Senin, Juli 28, 2008

Save the Best for Last

Di atas piring nasi jatah makan siang anda, ada sejumput nasi, sayur bayam, sepotong tempe, sekerat daging rendang dan beberapa keping kerupuk udang. Kira-kira, jenis makanan apa yang paling akhir anda nikmati?

Mungkin di antara menu makan siang itu, ada makanan yang anda tidak suka, dan oleh sebab itu, tidak anda santap sama sekali. Tapi yang hampir pasti terjadi, jenis makanan yang paling enak menurut anda, adalah makanan yang paling akhir anda santap. Sesuap demi sesuap, semua jenis makanan itu mulai anda santap. Sampai akhirnya, yang terakhir anda habiskan adalah potongan terakhir dari jenis makanan yang anda paling sukai, entah itu daging, tempe, sayur bayam atau kerupuk udang. Betapa nikmatnya menikmati suapan terakhir, sekalipun ada kemungkinan potongan jenis makanan yang anda sisakan, tidak berhasil anda nikmati kelezatannya akibat terjatuh atau diambil orang lain, anak atau istri anda.

Pengalaman makan seperti di atas, sangat paralel dengan perilaku para orang-orang sukses. Mereka mentransfer perilaku makan mereka ke dalam skala yang lebih besar lagi. Bukan hanya sekedar pengalaman makan, tetapi pada kehidupan secara keseluruhan. Mereka sering merelakan diri untuk menikmati pekerjaan yang berat, kegagalan dalam banyak tindakan, menyisakan sebagian besar penghasilan untuk masa depan, bertemu dengan orang-orang yang menyebalkan, menelusuri perjalanan yang menanjak dan penuh onak. Hanya dengan satu tujuan, suatu saat mereka bisa merasakan kenikmatan hasil kerja keras mereka. Save the best for last. Menyisakan yang terbaik untuk dinikmati paling akhir.

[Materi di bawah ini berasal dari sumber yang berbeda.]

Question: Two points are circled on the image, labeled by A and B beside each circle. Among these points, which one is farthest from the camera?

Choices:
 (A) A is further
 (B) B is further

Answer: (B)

Orang gagal, berperilaku sebaliknya. Mereka menikmati kesenangan di awal karirnya, sehingga di sisa umurnya, mereka dipaksa oleh kehidupan untuk menikmati kegetiran. Terkadang, mereka harus melakukan pekerjaan yang seharusnya tidak mereka kerjakan. Berapapun besarnya gaji, habiskan. Kalau ada waktu luang, hamburkan. Karir yang cenderung tetap, dilewati oleh orang-orang yang lebih muda, uang pensiun yang rendah, himpitan kebutuhan hidup yang semakin mencekik adalah sebagian akibat yang harus dihadapi oleh orang-orang yang memilih menikmati kehidupan lebih dini.

Karunia terbesar dari Allah untuk manusia, adalah kemampuannya untuk menentukan pilihan. Saat ini anda boleh memilih. Mau jadi orang sukses, atau orang gagal. Anda sendiri yang memilih, karena anda yang akan menjalani hidup, dan akan menikmati hasilnya kelak. Wallaahu A’lam.